Simple examples for how intentional bugs can be abused to ovecome modern security measures.

Caveats:

• Only works for Linux and x86-64 CPUs (probably).
• Due to potential differences in how compilers might lay out the stack, offsets used in exploits might differ, or they might not work at all*.

*: This could happen if for example, a critical local variable is overwritten with a bad value, like a loop index (i), which would cause additional misbehavior.

If the provided paddings do not work, figuring out the required padding would require disassembling your program or firing up gdb.

Source: no-stack-protector.c

Note: requires ASLR to be disabled and compiling without stack protector (no-stack-protector).

This will print the address of bad, which will be used in the second step:

bin/no-stack-protector <<< "ok"

tools/payload --padding 72 0x5555555547d0 | bin/no-stack-protector

Source: with-stack-protector.c

The GCC Stack Protector appends a prologue and epilogue to functions it deems sensitive to overflows (or all if -fstack-protector-all is specified). The prologue will store a random canary value immediately before the return pointer on the stack, and the epologue will verify that this value hasn't been tampered with. The idea being that it will be hard to tamper with the return pointer without corrupting the canary.

The stack protector will also reorder local variables stored on the stack so that buffers (e.g. char[64]) are stored at the top.

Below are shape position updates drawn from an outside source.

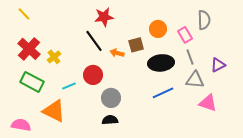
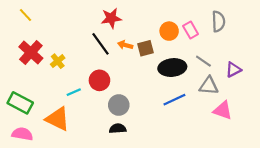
pink rectangle: (185, 35) -> (191, 30), moved
orange arrow: (117, 53) -> (125, 45), moved
gray line: (190, 57) -> (203, 61), turned -35
green rectangle: (32, 82) -> (20, 103), moved

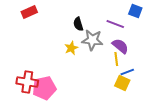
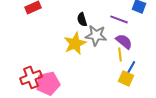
yellow star: (71, 48) -> (75, 43), size x1.6
blue line: (127, 72) -> (131, 67), turned -40
red cross: (27, 82) -> (31, 77), turned -30

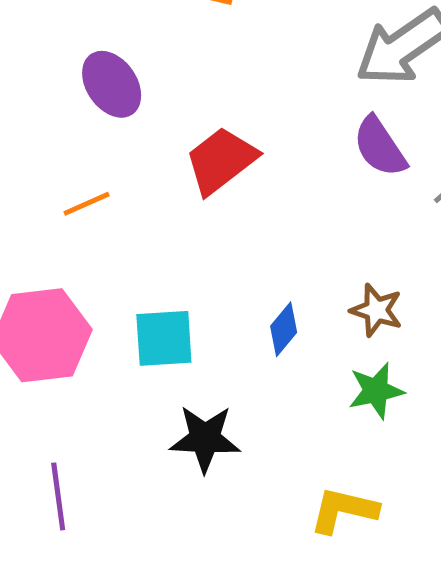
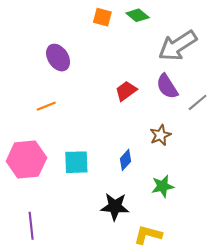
red trapezoid: (221, 161) -> (126, 91), moved, size x0.7
brown star: (376, 310) -> (160, 135), moved, turned 30
black star: (205, 439) -> (115, 207), moved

The reasoning being that overflowing these buffers should not permit overwriting local variables so easily.

The program can be circumvent this protection by exploiting an intentional overflow to overwrite a locally stored function pointer (h) to point to our bad function. Since the local variables have been reordered, we have to abuse an overflow in reverse, causing memory prior to the buffer to be overwritten.

Find pointer to the bad function:

bin/with-stack-protector <<< "foo"

Use it here:

tools/payload --padding 71 --reverse 0x400667 | bin/with-stack-protector

Source: with-aslr.c

This is an example of a program that will leak memory on input overflows.

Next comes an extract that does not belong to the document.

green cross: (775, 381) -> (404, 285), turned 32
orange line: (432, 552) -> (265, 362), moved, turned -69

It accomplishes this by overwriting a variable on the stack that is supposed to point to a fixed string Everything is OK!, with a memory location of our choice.

This uses the same principle as the program circumventing the GCC Stack Protector.

tools/payload --length-prefix --padding 64 --reverse 0x55555555478b | bin/with-aslr | xxd

With our leaky program, we have the ability to scan the memory for secrets or to find the location of our bad function which will be crucial to perform the exploit.

ALSR is a kernel feature which causes libraries and applications to be loaded from a randomized offset in virtual memory. This makes it harder to write exploits which require memory locations to be fixed.

Disabling ASLR will be required for some of these examples, this can be done temporarily through sysctl:

sudo sysctl -w kernel.randomize_va_space=0

You can test if ASLR is disabled by running:

bin/no-stack-protector <<< "ok"
bad = ...

If the same address for bad is printed every time it has been successfully disabled.